● TASK BRIEF: Could you retype the entries below exactly, omitting every picture?

(Collected data)
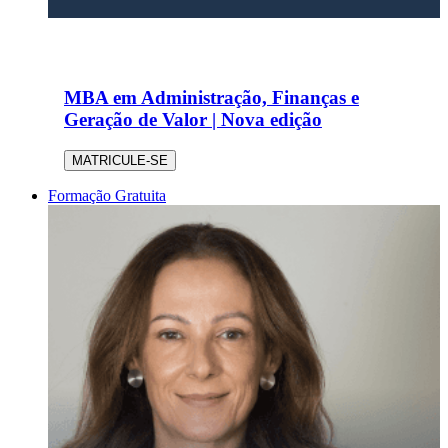
MBA em Administração, Finanças e
Geração de Valor | Nova edição
MATRICULE-SE
Formação Gratuita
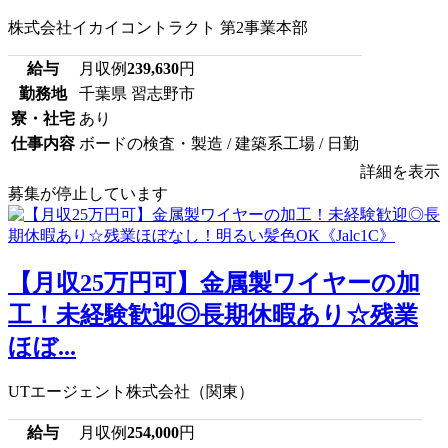
株式会社イカイコントラクト 第2事業本部
給与
月収例
239,630
円
勤務地
千葉県 習志野市
寮・社宅
あり
仕事内容
ボードの検査・製造 / 建築系工場 / 日勤
詳細を表示
募集が停止しています
【月収25万円可】金属製ワイヤーの加
工！未経験歓迎◎長期休暇あり☆残業
ほぼ...
UTエージェント株式会社（関東）
給与
月収例
254,000
円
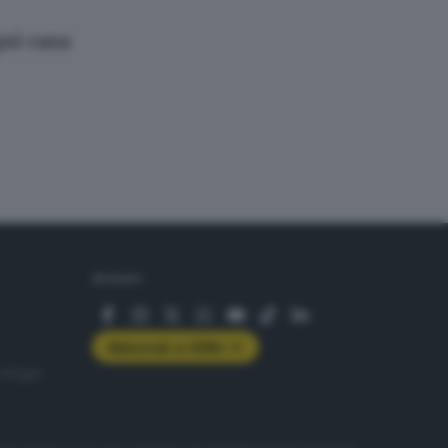
gni casa
SEGUICI
Abbonati a GDB+
rologie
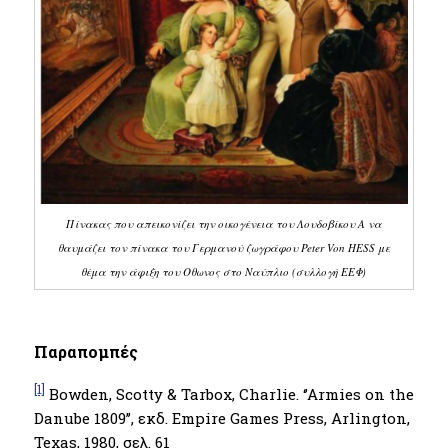
Πίνακας που απεικονίζει την οικογένεια του Λουδοβίκου Α να
θαυμάζει τον πίνακα του Γερμανού ζωγράφου Peter Von HESS με
θέμα την άφιξη του Οθωνος στο Ναύπλιο (συλλογή ΕΕΦ)
Παραπομπές
[1]
Bowden, Scotty & Tarbox, Charlie. ‘’Armies on the
Danube 1809’’, εκδ. Empire Games Press, Arlington,
Texas, 1980, σελ. 61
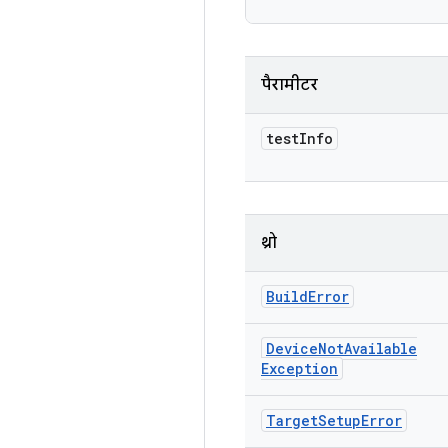
पैरामीटर
test
Info
थ्रो
Build
Error
Device
Not
Available
Exception
Target
Setup
Error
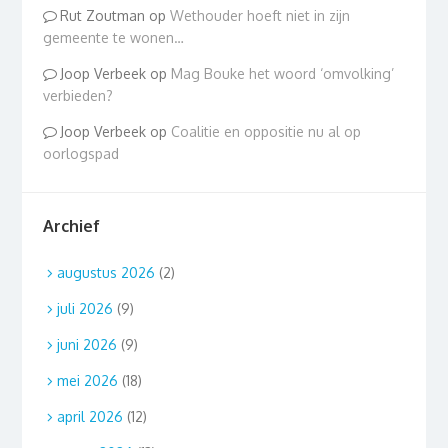
Rut Zoutman
op
Wethouder hoeft niet in zijn
gemeente te wonen…
Joop Verbeek
op
Mag Bouke het woord ‘omvolking’
verbieden?
Joop Verbeek
op
Coalitie en oppositie nu al op
oorlogspad
Archief
augustus 2026
(2)
juli 2026
(9)
juni 2026
(9)
mei 2026
(18)
april 2026
(12)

● TASK RESULT:
MBA em Administração, Finanças e
Geração de Valor | Nova edição
MATRICULE-SE
Formação Gratuita
株式会社イカイコントラクト 第2事業本部
給与
月収例
239,630
円
勤務地
千葉県 習志野市
寮・社宅
あり
仕事内容
ボードの検査・製造 / 建築系工場 / 日勤
詳細を表示
募集が停止しています
【月収25万円可】金属製ワイヤーの加
工！未経験歓迎◎長期休暇あり☆残業
ほぼ...
UTエージェント株式会社（関東）
給与
月収例
254,000
円
gni casa
SEGUICI
Abbonati a GDB+
rologie
Πίνακας που απεικονίζει την οικογένεια του Λουδοβίκου Α να
θαυμάζει τον πίνακα του Γερμανού ζωγράφου Peter Von HESS με
θέμα την άφιξη του Οθωνος στο Ναύπλιο (συλλογή ΕΕΦ)
Παραπομπές
[1]
Bowden, Scotty & Tarbox, Charlie. ‘’Armies on the
Danube 1809’’, εκδ. Empire Games Press, Arlington,
Texas, 1980, σελ. 61
पैरामीटर
test
Info
थ्रो
Build
Error
Device
Not
Available
Exception
Target
Setup
Error
Rut Zoutman
op
Wethouder hoeft niet in zijn
gemeente te wonen…
Joop Verbeek
op
Mag Bouke het woord ‘omvolking’
verbieden?
Joop Verbeek
op
Coalitie en oppositie nu al op
oorlogspad
Archief
augustus 2026
(2)
juli 2026
(9)
juni 2026
(9)
mei 2026
(18)
april 2026
(12)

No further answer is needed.